Data excerpts:
---------------
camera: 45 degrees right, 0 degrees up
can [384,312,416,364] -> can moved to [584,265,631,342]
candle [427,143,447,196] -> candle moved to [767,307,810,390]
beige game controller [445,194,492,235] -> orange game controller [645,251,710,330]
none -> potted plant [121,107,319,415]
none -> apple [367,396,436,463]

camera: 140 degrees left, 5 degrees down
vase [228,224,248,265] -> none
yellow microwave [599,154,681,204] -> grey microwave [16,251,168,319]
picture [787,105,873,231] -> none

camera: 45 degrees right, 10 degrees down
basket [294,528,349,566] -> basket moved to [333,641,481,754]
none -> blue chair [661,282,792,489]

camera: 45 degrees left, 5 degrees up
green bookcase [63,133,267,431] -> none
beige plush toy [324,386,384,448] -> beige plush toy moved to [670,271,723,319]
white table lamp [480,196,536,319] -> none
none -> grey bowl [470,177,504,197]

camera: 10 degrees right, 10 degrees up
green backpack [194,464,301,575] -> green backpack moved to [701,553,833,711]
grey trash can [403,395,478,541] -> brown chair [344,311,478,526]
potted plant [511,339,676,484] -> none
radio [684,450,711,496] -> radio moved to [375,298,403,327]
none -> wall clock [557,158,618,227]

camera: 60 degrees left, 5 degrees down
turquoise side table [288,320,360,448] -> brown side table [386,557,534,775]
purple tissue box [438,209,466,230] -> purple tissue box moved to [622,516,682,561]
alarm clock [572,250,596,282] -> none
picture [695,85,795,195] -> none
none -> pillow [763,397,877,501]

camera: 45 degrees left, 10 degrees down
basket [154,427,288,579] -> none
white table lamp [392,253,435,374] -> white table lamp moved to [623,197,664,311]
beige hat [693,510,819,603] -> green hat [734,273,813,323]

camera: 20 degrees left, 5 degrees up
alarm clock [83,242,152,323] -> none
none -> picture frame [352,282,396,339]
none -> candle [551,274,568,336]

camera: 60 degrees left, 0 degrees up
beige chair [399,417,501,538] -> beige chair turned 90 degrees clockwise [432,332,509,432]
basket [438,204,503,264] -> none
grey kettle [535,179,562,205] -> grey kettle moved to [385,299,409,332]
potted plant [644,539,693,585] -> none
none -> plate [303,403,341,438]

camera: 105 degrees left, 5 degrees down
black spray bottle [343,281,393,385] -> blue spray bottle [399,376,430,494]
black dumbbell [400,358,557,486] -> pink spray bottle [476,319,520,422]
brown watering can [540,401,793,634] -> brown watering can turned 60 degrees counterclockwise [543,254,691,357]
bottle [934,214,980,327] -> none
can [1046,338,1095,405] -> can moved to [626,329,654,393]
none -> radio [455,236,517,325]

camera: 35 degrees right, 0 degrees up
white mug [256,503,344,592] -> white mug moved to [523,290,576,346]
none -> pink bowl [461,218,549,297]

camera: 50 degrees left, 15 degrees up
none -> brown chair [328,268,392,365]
---------------
The lines from the one holding "none -> plate [303,403,341,438]" to the last line of the entries, both included: retype them exactly and give nothing else.

none -> plate [303,403,341,438]

camera: 105 degrees left, 5 degrees down
black spray bottle [343,281,393,385] -> blue spray bottle [399,376,430,494]
black dumbbell [400,358,557,486] -> pink spray bottle [476,319,520,422]
brown watering can [540,401,793,634] -> brown watering can turned 60 degrees counterclockwise [543,254,691,357]
bottle [934,214,980,327] -> none
can [1046,338,1095,405] -> can moved to [626,329,654,393]
none -> radio [455,236,517,325]

camera: 35 degrees right, 0 degrees up
white mug [256,503,344,592] -> white mug moved to [523,290,576,346]
none -> pink bowl [461,218,549,297]

camera: 50 degrees left, 15 degrees up
none -> brown chair [328,268,392,365]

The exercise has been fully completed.